Insulino-resistência e infecção por VIH 59 dor, não aumentou a adipogénese periférica, possivelmente porque actua primariamente na redução da insulino-resistência hepática. Pelo contrário, as tiazolidinedionas (rosiglitazona, pioglitazona), estão associadas a aumento de peso, promovem a adipogénese subcutânea primariamente através da sua acção nos PPARγ. Apesar das tiazolidinedionas terem efeitos tanto na insulino-resistência hepática como periférica, o efeito dominante é melhorar a captação periférica de glicose.

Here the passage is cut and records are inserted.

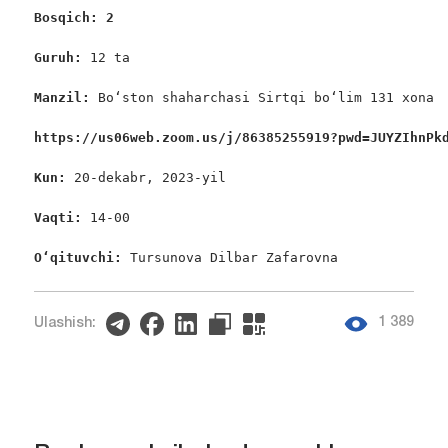
Bosqich: 2
Guruh: 
12 ta

Manzil: 
Bo‘ston shaharchasi Sirtqi bo‘lim 131 xona

https://us06web.zoom.us/j/86385255919?pwd=JUYZIhnPk
Kun: 
20-dekabr, 2023-yil

Vaqti: 
14-00

O‘qituvchi: 
Tursunova Dilbar Zafarovna
1 389
Ulashish:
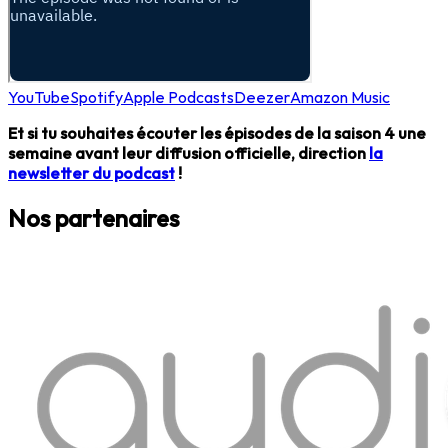
YouTube
Spotify
Apple Podcasts
Deezer
Amazon Music
Et si tu souhaites écouter les épisodes de la saison 4 une
semaine avant leur diffusion officielle, direction
la
newsletter du podcast
!
Nos partenaires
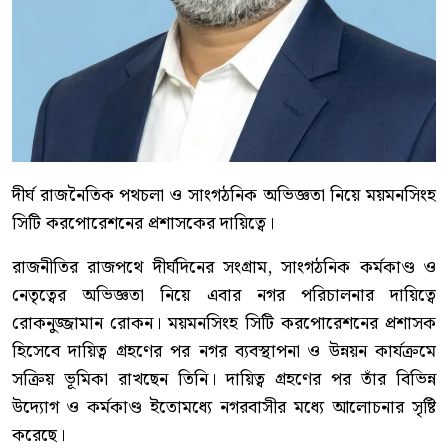
দীর্ঘ রাজনৈতিক পথচলা ও সাংগঠনিক অভিজ্ঞতা নিয়ে ময়মনসিংহ
সিটি করপোরেশনের প্রশাসকের দায়িত্বে।
রাজনীতির রাজপথে দীর্ঘদিনের সংগ্রাম, সাংগঠনিক কর্মকাণ্ড ও
নেতৃত্বের অভিজ্ঞতা নিয়ে এবার নগর পরিচালনার দায়িত্বে
রোকনুজ্জামান রোকন। ময়মনসিংহ সিটি করপোরেশনের প্রশাসক
হিসেবে দায়িত্ব গ্রহণের পর নগর ব্যবস্থাপনা ও উন্নয়ন কার্যক্রমে
সক্রিয় ভূমিকা রাখছেন তিনি। দায়িত্ব গ্রহণের পর তাঁর বিভিন্ন
উদ্যোগ ও কর্মকাণ্ড ইতোমধ্যে নগরবাসীর মধ্যে আলোচনার সৃষ্টি
করেছে।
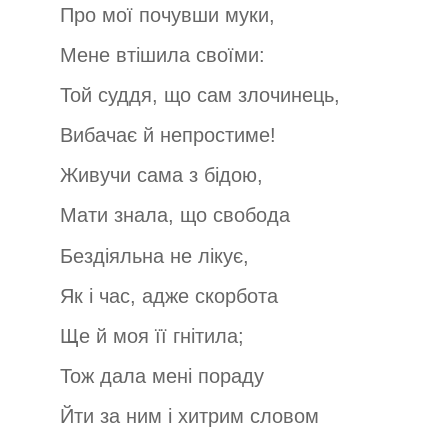
Про мої почувши муки,
Мене втішила своїми:
Той суддя, що сам злочинець,
Вибачає й непростиме!
Живучи сама з бідою,
Мати знала, що свобода
Бездіяльна не лікує,
Як і час, адже скорбота
Ще й моя її гнітила;
Тож дала мені пораду
Йти за ним і хитрим словом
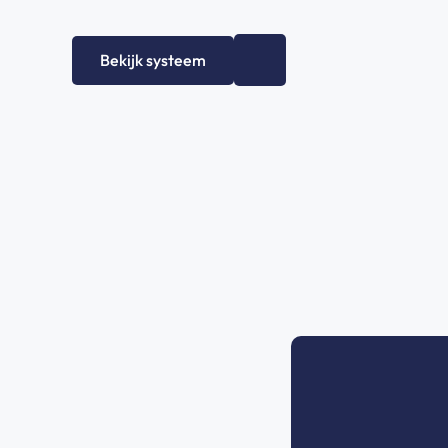
Bekijk systeem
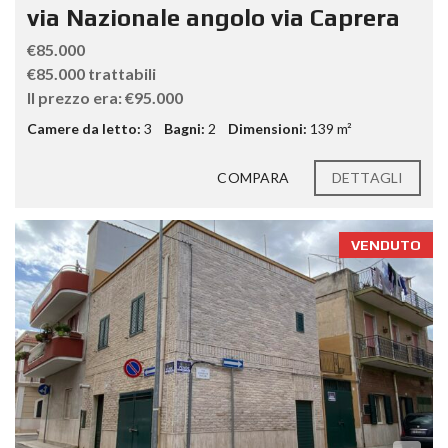
via Nazionale angolo via Caprera
€85.000
€85.000 trattabili
Il prezzo era: €95.000
Camere da letto:
3
Bagni:
2
Dimensioni:
139 m²
COMPARA
DETTAGLI
VENDUTO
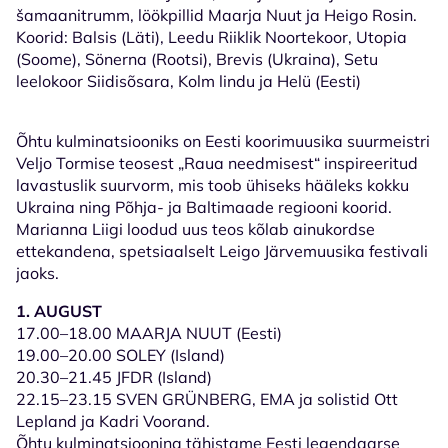
šamaanitrumm, löökpillid Maarja Nuut ja Heigo Rosin.
Koorid: Balsis (Läti), Leedu Riiklik Noortekoor, Utopia
(Soome), Sönerna (Rootsi), Brevis (Ukraina), Setu
leelokoor Siidisõsara, Kolm lindu ja Helü (Eesti)
Õhtu kulminatsiooniks on Eesti koorimuusika suurmeistri
Veljo Tormise teosest „Raua needmisest“ inspireeritud
lavastuslik suurvorm, mis toob ühiseks hääleks kokku
Ukraina ning Põhja- ja Baltimaade regiooni koorid.
Marianna Liigi loodud uus teos kõlab ainukordse
ettekandena, spetsiaalselt Leigo Järvemuusika festivali
jaoks.
1. AUGUST
17.00–18.00 MAARJA NUUT (Eesti)
19.00–20.00 SOLEY (Island)
20.30–21.45 JFDR (Island)
22.15–23.15 SVEN GRÜNBERG, EMA ja solistid Ott
Lepland ja Kadri Voorand.
Õhtu kulminatsioonina tähistame Eesti legendaarse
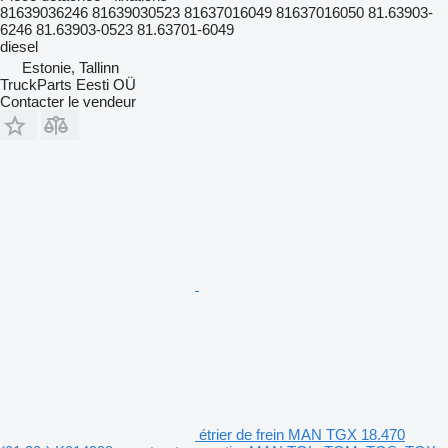
81639036246 81639030523 81637016049 81637016050 81.63903-
6246 81.63903-0523 81.63701-6049
diesel
Estonie, Tallinn
TruckParts Eesti OÜ
Contacter le vendeur
étrier de frein MAN TGX 18.470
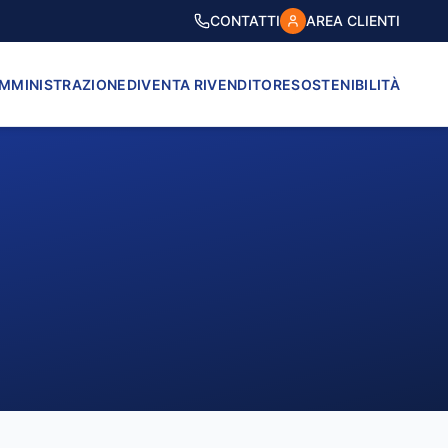
CONTATTI
AREA CLIENTI
AMMINISTRAZIONE
DIVENTA RIVENDITORE
SOSTENIBILITÀ
VICO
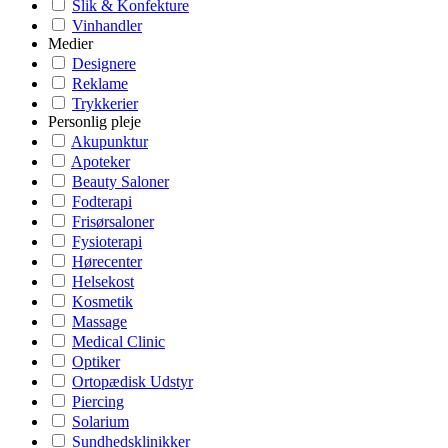
Slik & Konfekture
Vinhandler
Medier
Designere
Reklame
Trykkerier
Personlig pleje
Akupunktur
Apoteker
Beauty Saloner
Fodterapi
Frisørsaloner
Fysioterapi
Hørecenter
Helsekost
Kosmetik
Massage
Medical Clinic
Optiker
Ortopædisk Udstyr
Piercing
Solarium
Sundhedsklinikker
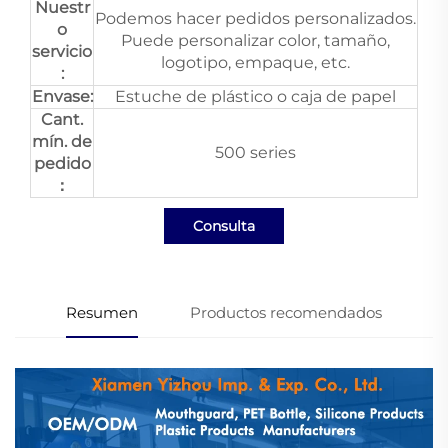
Nuestr
Podemos hacer pedidos personalizados.
o
Puede personalizar color, tamaño,
servicio
logotipo, empaque, etc.
:
Envase:
Estuche de plástico o caja de papel
Cant.
mín. de
500 series
pedido
：
Consulta
Resumen
Productos recomendados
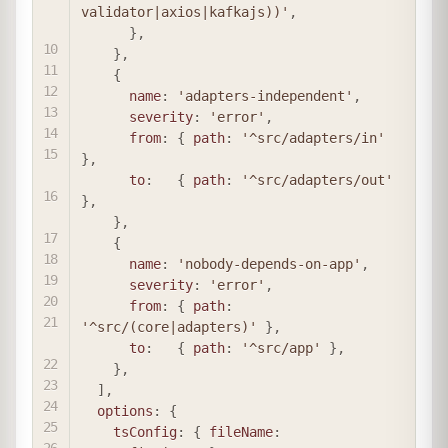
validator|axios|kafkajs))'
,
}
,
}
,
{
name
:
'adapters-independent'
,
severity
:
'error'
,
from
:
{
path
:
'^src/adapters/in'
}
,
to
:
{
path
:
'^src/adapters/out'
}
,
}
,
{
name
:
'nobody-depends-on-app'
,
severity
:
'error'
,
from
:
{
path
:
'^src/(core|adapters)'
}
,
to
:
{
path
:
'^src/app'
}
,
}
,
]
,
options
:
{
tsConfig
:
{
fileName
:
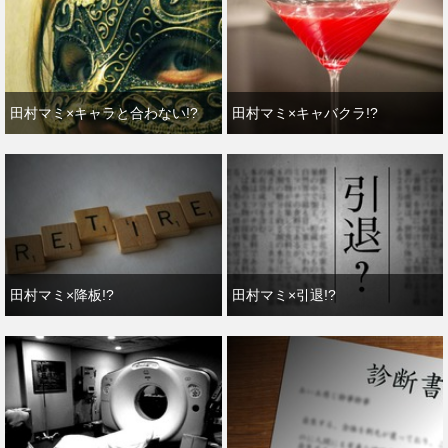
田村マミ×キャラと合わない!?
田村マミ×キャバクラ!?
田村マミ×降板!?
田村マミ×引退!?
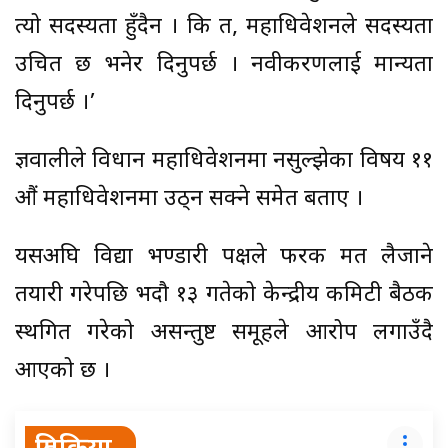
त्यो सदस्यता हुँदैन । कि त, महाधिवेशनले सदस्यता
उचित छ भनेर दिनुपर्छ । नवीकरणलाई मान्यता
दिनुपर्छ ।’
ज्ञवालीले विधान महाधिवेशनमा नसुल्झेका विषय ११
औं महाधिवेशनमा उठ्न सक्ने समेत बताए ।
यसअघि विद्या भण्डारी पक्षले फरक मत लैजाने
तयारी गरेपछि भदौ १३ गतेको केन्द्रीय कमिटी बैठक
स्थगित गरेको असन्तुष्ट समूहले आरोप लगाउँदै
आएको छ ।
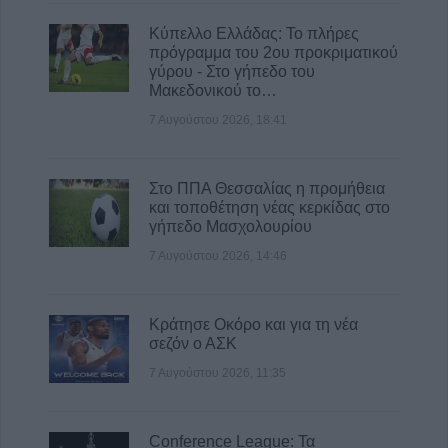
Κύπελλο Ελλάδας: Το πλήρες
πρόγραμμα του 2ου προκριματικού
γύρου - Στο γήπεδο του
Μακεδονικού το…
7 Αυγούστου 2026, 18:41
Στο ΠΠΑ Θεσσαλίας η προμήθεια
και τοποθέτηση νέας κερκίδας στο
γήπεδο Μασχολουρίου
7 Αυγούστου 2026, 14:46
Κράτησε Οκόρο και για τη νέα
σεζόν ο ΑΣΚ
7 Αυγούστου 2026, 11:35
Conference League: Τα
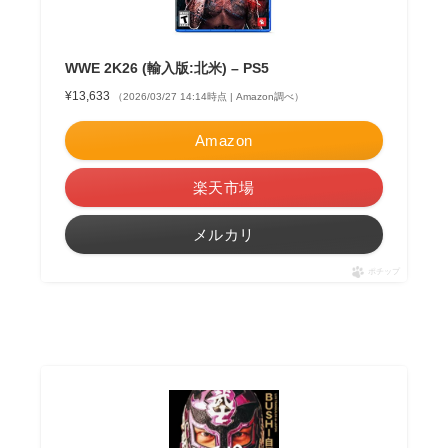
WWE 2K26 (輸入版:北米) – PS5
¥13,633
（2026/03/27 14:14時点 | Amazon調べ）
Amazon
楽天市場
メルカリ
ポチップ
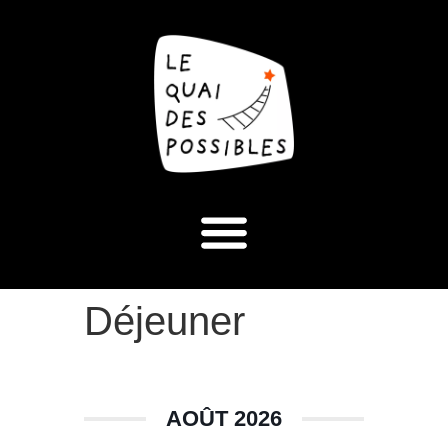
Déjeuner
AOÛT 2026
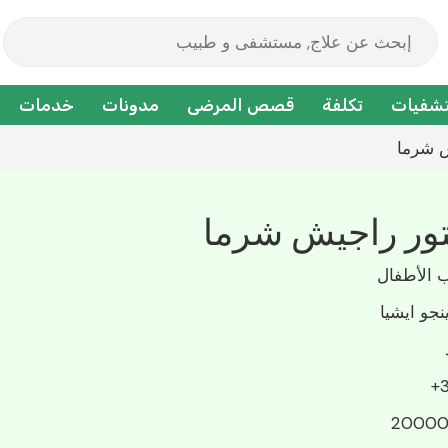
شفيات
تكلفة
قصص المرضى
مدونات
خدمات
تور راجيش شرما
 الأطفال
نجو ايشيا
3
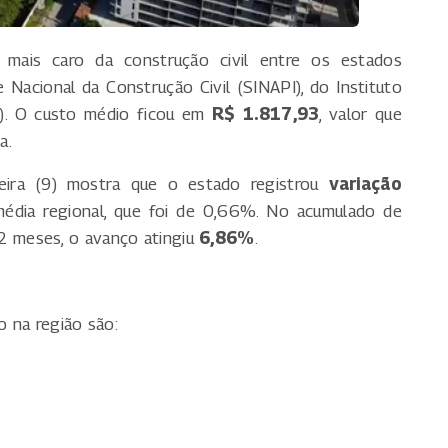
mais caro da construção civil entre os estados
Nacional da Construção Civil (SINAPI), do Instituto
GE). O custo médio ficou em
R$ 1.817,93
, valor que
a.
feira (9) mostra que o estado registrou
variação
 média regional, que foi de 0,66%. No acumulado de
12 meses, o avanço atingiu
6,86%
.
 na região são:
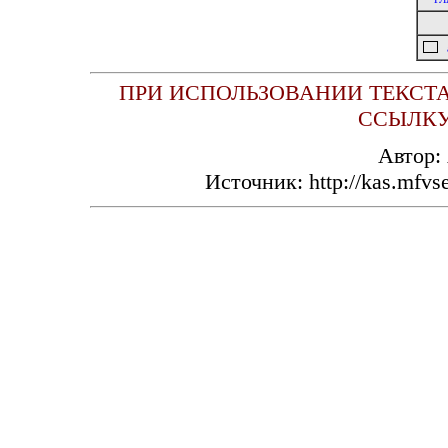
ПРИ ИСПОЛЬЗОВАНИИ ТЕКСТА
ССЫЛКУ
Автор:
Источник: http://kas.mfvs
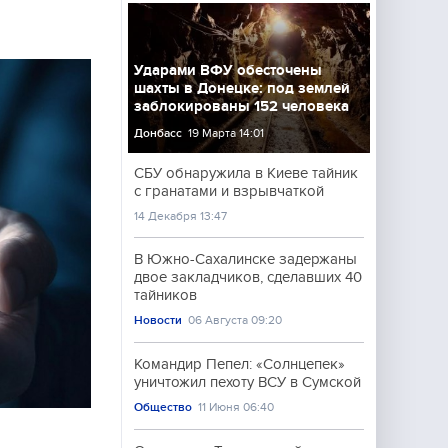
Ударами ВФУ обесточены
шахты в Донецке: под землей
заблокированы 152 человека
Донбасс
19 Марта 14:01
СБУ обнаружила в Киеве тайник
с гранатами и взрывчаткой
14 Декабря 13:47
В Южно-Сахалинске задержаны
двое закладчиков, сделавших 40
тайников
Новости
06 Августа 09:20
Командир Пепел: «Солнцепек»
уничтожил пехоту ВСУ в Сумской
Общество
11 Июня 06:40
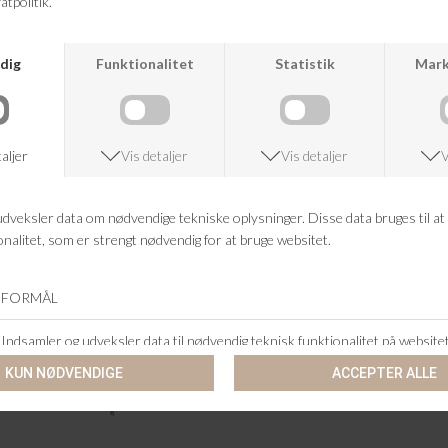
KUNDESERVICE
+46 86 60 21 22
ANDRE KØBTE OGSÅ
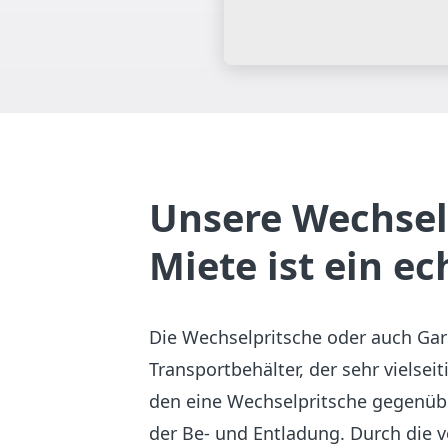
Unsere Wechsel
Miete ist ein ec
Die Wechselpritsche oder auch Gar
Transportbehälter, der sehr vielsei
den eine Wechselpritsche gegenübe
der Be- und Entladung. Durch die 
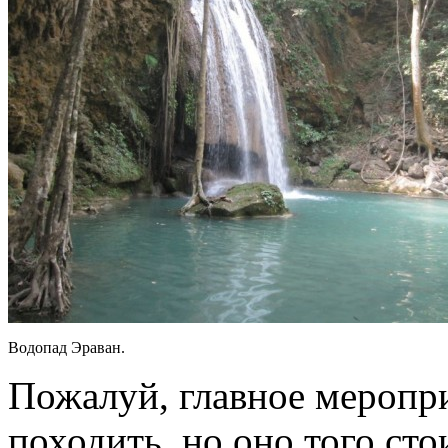
Водопад Эраван.
Пожалуй, главное меропр
походить, но оно того ст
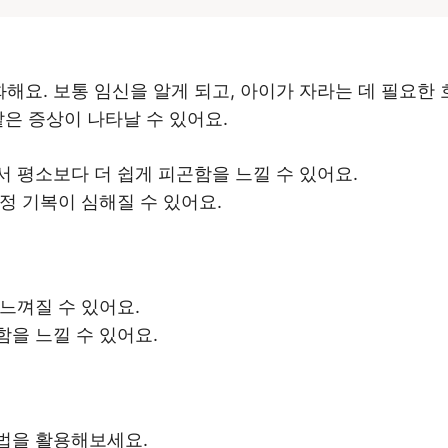
화해요. 보통 임신을 알게 되고, 아이가 자라는 데 필요
같은 증상이 나타날 수 있어요.
서 평소보다 더 쉽게 피곤함을 느낄 수 있어요.
감정 기복이 심해질 수 있어요.
 느껴질 수 있어요.
함을 느낄 수 있어요.
방법을 활용해보세요.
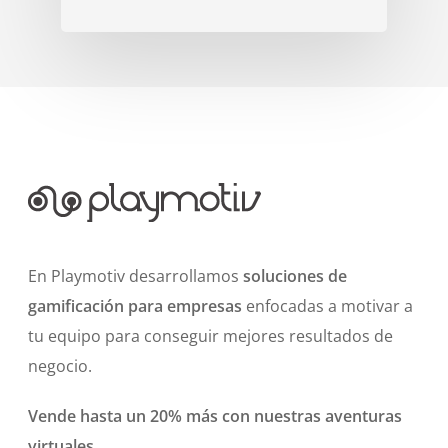
En Playmotiv desarrollamos
soluciones de
gamificación para empresas
enfocadas a motivar a
tu equipo para conseguir mejores resultados de
negocio.
Vende hasta un 20% más con nuestras aventuras
virtuales.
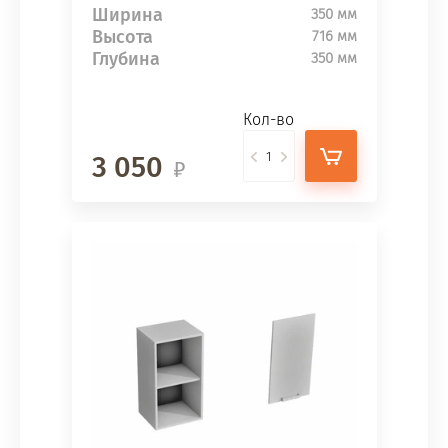
Ширина
350 мм
Высота
716 мм
Глубина
350 мм
Кол-во
3 050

As tiazolidinedionas também reduzem os níveis plasmáticos de triglicerídeos e podem aumentar as HDL, diminuir o PAI-1 e melhorar a função endotelial. Os agentes hipolipemiantes (fibratos e estatinas) estão recomendados em indivíduos infectados por VIH com hiperlipidemia. São preferidas as estatinas que não partilham vias de metabolismo similares com os IP (citocromo P450 3A4), no entanto a melhor forma de melhorar o perfil lipídico é a descontinuação da terapia com IP. Hormona de crescimento tem um efeito bidireccional na insulino-resistência, ou seja, um agravamento precoce e uma melhoria tardia. Existe um aumento na produção hepática de glicose e insulino-resistência hepática ao fim de um mês de tratamento mas que é reversível ao sexto mês. A IR periférica também melhora ao 6.º mês. Esta terapêutica está associada a perda de gordura, especialmente gordura visceral, diminuição do colesterol total, LDL e triglicerídeos e aumento das HDL. O tratamento com GHRH ( Growth hormone releasing hormone ) pode ser uma opção viável para reverter as anomalias da composição corporal existentes na lipodistrofia VIH. Apesar desta redistribuição da gordura reflectir um perfil cardiovascular mais saudável, os níveis de insulina, glicose, colesterol e triglicerídeos podem permanecer estáveis. Outras potenciais terapêuticas associadas à diminuição da IR são a administração de IGF-I, leptina e adiponectina. Conclusões A insulino-resistência associada à infecção VIH é comum e multifactorial, parecendo que alguns IP têm um efeito promotor directo. A redistribuição da gordura, também comum, parece ser igualmente multifactorial, com os agentes antiretrovíricos contribuindo apenas para uma parte do problema.